Extracted data entries:
□ □ □ □

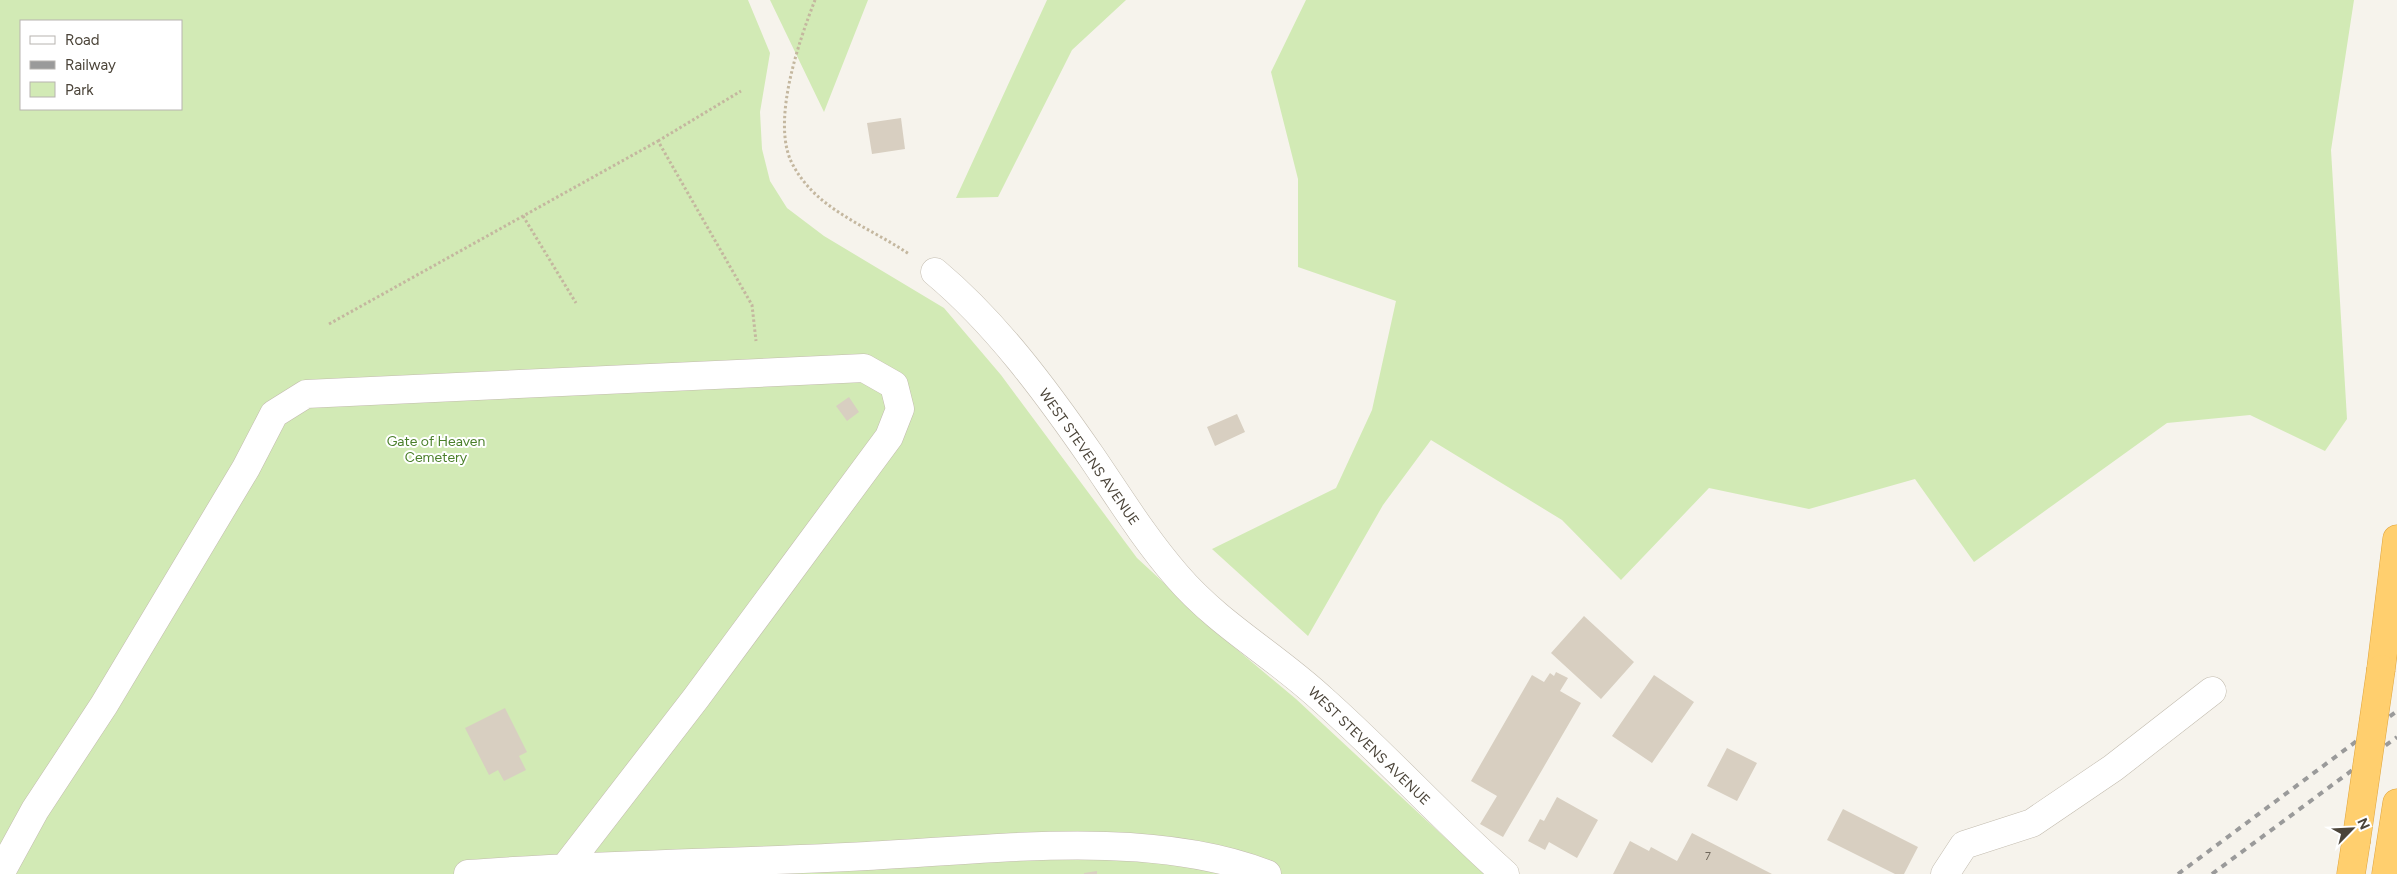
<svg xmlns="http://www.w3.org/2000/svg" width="2397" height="874" viewBox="0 0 2397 874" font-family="Figtree,sans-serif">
  <rect width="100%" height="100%" fill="#f6f3ec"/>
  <path fill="#d2eab5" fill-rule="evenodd" d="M 0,0 L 748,0 L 770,53 L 760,112 L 762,149 L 770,181 L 787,208 L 824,236 L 944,308 L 1001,375 L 1137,558 L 1228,642 L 1296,699 L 1484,874 L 0,874 ZM 21,21 L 181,21 L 181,109 L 21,109 Z
    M 770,0 L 868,0 L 824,112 Z
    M 1047,0 L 1126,0 L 1072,50 L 998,197 L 956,198 Z
    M 1306,0 L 2354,0 L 2331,150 L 2347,419 L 2325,451 L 2250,415 L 2167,423 L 1974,562 L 1915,479 L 1809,509 L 1709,488 L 1621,580 L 1562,520 L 1431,440 L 1383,505 L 1308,636 L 1212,549 L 1336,488 L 1372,410 L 1396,301 L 1298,267 L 1298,179 L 1271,72 Z"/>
  <path fill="#d8cfc1" d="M 901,118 L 905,149 L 872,154 L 867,123 Z
    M 849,397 L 859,412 L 847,421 L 836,406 Z
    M 1237,414 L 1245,432 L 1215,446 L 1207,427 Z
    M 1584,616 L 1634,662 L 1601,699 L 1551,653 Z
    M 1556,672 L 1568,678 L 1560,691 L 1581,703 L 1503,837 L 1480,824 L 1497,796 L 1471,781 L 1532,675 L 1544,682 L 1550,673 L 1554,676 Z
    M 1654,675 L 1694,702 L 1652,763 L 1612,736 Z
    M 505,708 L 527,752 L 519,756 L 526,770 L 504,781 L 498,770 L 489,775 L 465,728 Z
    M 1727,748 L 1757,763 L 1737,801 L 1707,786 Z
    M 1557,797 L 1598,820 L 1577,858 L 1549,842 L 1545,850 L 1528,841 L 1540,819 L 1544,821 Z
    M 1843,809 L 1918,847 L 1904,874 L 1895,874 L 1827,840 Z
    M 1692,833 L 1772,874 L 1613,874 L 1630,841 L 1649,851 L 1651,847 L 1677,861 Z
    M 1097,871 L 1097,874 L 1084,874 L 1084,873 Z"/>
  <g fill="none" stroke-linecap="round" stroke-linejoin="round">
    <defs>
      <path id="minor" d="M 935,272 C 996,323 1046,391 1091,456 C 1119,497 1144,538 1177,576 C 1219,625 1276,656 1323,700 C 1386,756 1442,818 1505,874
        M 0,874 L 35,810 L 104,705 L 246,468 L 274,414 L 306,394 L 864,368 L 894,385 L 900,409 L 889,437 L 696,698 L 560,874
        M 468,874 C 601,864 734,863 867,856 C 992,850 1149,828 1267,874
        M 1945,874 L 1964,845 L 2032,823 L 2113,768 L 2212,691"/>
      <path id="highway" d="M 2381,669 L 2397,539
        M 2351,874 L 2356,842
        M 2386,874 L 2397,803"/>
    </defs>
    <use href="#minor" stroke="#c2bbae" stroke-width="29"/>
    <use href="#highway" stroke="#e0a43c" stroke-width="29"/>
    <path stroke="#c4b79f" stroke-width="3" stroke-dasharray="2.5 2.5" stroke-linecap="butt" d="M 815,0 C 799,41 773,116 790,159 C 797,175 809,189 822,200 C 849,222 881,235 909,254
      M 658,141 L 741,91
      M 523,216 L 576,303
      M 329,324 L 658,141 L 752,305 L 756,341"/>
    <use href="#minor" stroke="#fff" stroke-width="28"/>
    <use href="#highway" stroke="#ffcf6e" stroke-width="28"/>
    <path stroke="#9a9a9a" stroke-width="4" stroke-dasharray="6 6" stroke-linecap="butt" d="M 2178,874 L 2397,711
      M 2212,874 L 2397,737"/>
    <defs>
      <path id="highway-bridge" d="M 2356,842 L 2381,669"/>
    </defs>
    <use href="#highway-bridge" stroke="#e0a43c" stroke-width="29" stroke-linecap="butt"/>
    <use href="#highway-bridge" stroke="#ffcf6e" stroke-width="28"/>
  </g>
  <g text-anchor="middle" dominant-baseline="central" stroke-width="4" stroke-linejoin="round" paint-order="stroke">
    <g font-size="11" fill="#6e675b">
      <text x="1708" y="856">7</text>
    </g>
    <g font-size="14" fill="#4a7f2a" stroke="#fff">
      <text x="436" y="441">Gate of Heaven<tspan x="436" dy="16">Cemetery</tspan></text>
    </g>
    <g font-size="14" fill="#4b4439" stroke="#fff">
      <text transform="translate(1089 457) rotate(55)">WEST STEVENS AVENUE</text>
      <text transform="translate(1369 746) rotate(44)">WEST STEVENS AVENUE</text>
    </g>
  </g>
  <rect x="20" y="20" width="162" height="90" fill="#ffffff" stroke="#b7b4b0"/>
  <rect x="30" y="36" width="25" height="8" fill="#ffffff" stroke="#b7b4b0"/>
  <text x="65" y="45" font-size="15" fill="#4b4439">Road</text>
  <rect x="30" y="61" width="25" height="8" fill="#9a9a9a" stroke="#b7b4b0"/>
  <text x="65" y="70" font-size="15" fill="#4b4439">Railway</text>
  <rect x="30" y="82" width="25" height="15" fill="#d2eab5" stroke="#b7b4b0"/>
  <text x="65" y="95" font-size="15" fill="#4b4439">Park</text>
  <g transform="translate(2352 829) rotate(66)" stroke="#ffffff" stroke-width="4" paint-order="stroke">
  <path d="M0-4L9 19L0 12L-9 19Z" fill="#4b4439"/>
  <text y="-8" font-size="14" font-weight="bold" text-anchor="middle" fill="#4b4439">N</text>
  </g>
</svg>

□ □ □ □

Work item:
An exact repeat of all the data is required, pictures excluded.

Exercise solution:
<svg xmlns="http://www.w3.org/2000/svg" width="2397" height="874" viewBox="0 0 2397 874" font-family="Figtree,sans-serif">
  <rect width="100%" height="100%" fill="#f6f3ec"/>
  <path fill="#d2eab5" fill-rule="evenodd" d="M 0,0 L 748,0 L 770,53 L 760,112 L 762,149 L 770,181 L 787,208 L 824,236 L 944,308 L 1001,375 L 1137,558 L 1228,642 L 1296,699 L 1484,874 L 0,874 ZM 21,21 L 181,21 L 181,109 L 21,109 Z
    M 770,0 L 868,0 L 824,112 Z
    M 1047,0 L 1126,0 L 1072,50 L 998,197 L 956,198 Z
    M 1306,0 L 2354,0 L 2331,150 L 2347,419 L 2325,451 L 2250,415 L 2167,423 L 1974,562 L 1915,479 L 1809,509 L 1709,488 L 1621,580 L 1562,520 L 1431,440 L 1383,505 L 1308,636 L 1212,549 L 1336,488 L 1372,410 L 1396,301 L 1298,267 L 1298,179 L 1271,72 Z"/>
  <path fill="#d8cfc1" d="M 901,118 L 905,149 L 872,154 L 867,123 Z
    M 849,397 L 859,412 L 847,421 L 836,406 Z
    M 1237,414 L 1245,432 L 1215,446 L 1207,427 Z
    M 1584,616 L 1634,662 L 1601,699 L 1551,653 Z
    M 1556,672 L 1568,678 L 1560,691 L 1581,703 L 1503,837 L 1480,824 L 1497,796 L 1471,781 L 1532,675 L 1544,682 L 1550,673 L 1554,676 Z
    M 1654,675 L 1694,702 L 1652,763 L 1612,736 Z
    M 505,708 L 527,752 L 519,756 L 526,770 L 504,781 L 498,770 L 489,775 L 465,728 Z
    M 1727,748 L 1757,763 L 1737,801 L 1707,786 Z
    M 1557,797 L 1598,820 L 1577,858 L 1549,842 L 1545,850 L 1528,841 L 1540,819 L 1544,821 Z
    M 1843,809 L 1918,847 L 1904,874 L 1895,874 L 1827,840 Z
    M 1692,833 L 1772,874 L 1613,874 L 1630,841 L 1649,851 L 1651,847 L 1677,861 Z
    M 1097,871 L 1097,874 L 1084,874 L 1084,873 Z"/>
  <g fill="none" stroke-linecap="round" stroke-linejoin="round">
    <defs>
      <path id="minor" d="M 935,272 C 996,323 1046,391 1091,456 C 1119,497 1144,538 1177,576 C 1219,625 1276,656 1323,700 C 1386,756 1442,818 1505,874
        M 0,874 L 35,810 L 104,705 L 246,468 L 274,414 L 306,394 L 864,368 L 894,385 L 900,409 L 889,437 L 696,698 L 560,874
        M 468,874 C 601,864 734,863 867,856 C 992,850 1149,828 1267,874
        M 1945,874 L 1964,845 L 2032,823 L 2113,768 L 2212,691"/>
      <path id="highway" d="M 2381,669 L 2397,539
        M 2351,874 L 2356,842
        M 2386,874 L 2397,803"/>
    </defs>
    <use href="#minor" stroke="#c2bbae" stroke-width="29"/>
    <use href="#highway" stroke="#e0a43c" stroke-width="29"/>
    <path stroke="#c4b79f" stroke-width="3" stroke-dasharray="2.5 2.5" stroke-linecap="butt" d="M 815,0 C 799,41 773,116 790,159 C 797,175 809,189 822,200 C 849,222 881,235 909,254
      M 658,141 L 741,91
      M 523,216 L 576,303
      M 329,324 L 658,141 L 752,305 L 756,341"/>
    <use href="#minor" stroke="#fff" stroke-width="28"/>
    <use href="#highway" stroke="#ffcf6e" stroke-width="28"/>
    <path stroke="#9a9a9a" stroke-width="4" stroke-dasharray="6 6" stroke-linecap="butt" d="M 2178,874 L 2397,711
      M 2212,874 L 2397,737"/>
    <defs>
      <path id="highway-bridge" d="M 2356,842 L 2381,669"/>
    </defs>
    <use href="#highway-bridge" stroke="#e0a43c" stroke-width="29" stroke-linecap="butt"/>
    <use href="#highway-bridge" stroke="#ffcf6e" stroke-width="28"/>
  </g>
  <g text-anchor="middle" dominant-baseline="central" stroke-width="4" stroke-linejoin="round" paint-order="stroke">
    <g font-size="11" fill="#6e675b">
      <text x="1708" y="856">7</text>
    </g>
    <g font-size="14" fill="#4a7f2a" stroke="#fff">
      <text x="436" y="441">Gate of Heaven<tspan x="436" dy="16">Cemetery</tspan></text>
    </g>
    <g font-size="14" fill="#4b4439" stroke="#fff">
      <text transform="translate(1089 457) rotate(55)">WEST STEVENS AVENUE</text>
      <text transform="translate(1369 746) rotate(44)">WEST STEVENS AVENUE</text>
    </g>
  </g>
  <rect x="20" y="20" width="162" height="90" fill="#ffffff" stroke="#b7b4b0"/>
  <rect x="30" y="36" width="25" height="8" fill="#ffffff" stroke="#b7b4b0"/>
  <text x="65" y="45" font-size="15" fill="#4b4439">Road</text>
  <rect x="30" y="61" width="25" height="8" fill="#9a9a9a" stroke="#b7b4b0"/>
  <text x="65" y="70" font-size="15" fill="#4b4439">Railway</text>
  <rect x="30" y="82" width="25" height="15" fill="#d2eab5" stroke="#b7b4b0"/>
  <text x="65" y="95" font-size="15" fill="#4b4439">Park</text>
  <g transform="translate(2352 829) rotate(66)" stroke="#ffffff" stroke-width="4" paint-order="stroke">
  <path d="M0-4L9 19L0 12L-9 19Z" fill="#4b4439"/>
  <text y="-8" font-size="14" font-weight="bold" text-anchor="middle" fill="#4b4439">N</text>
  </g>
</svg>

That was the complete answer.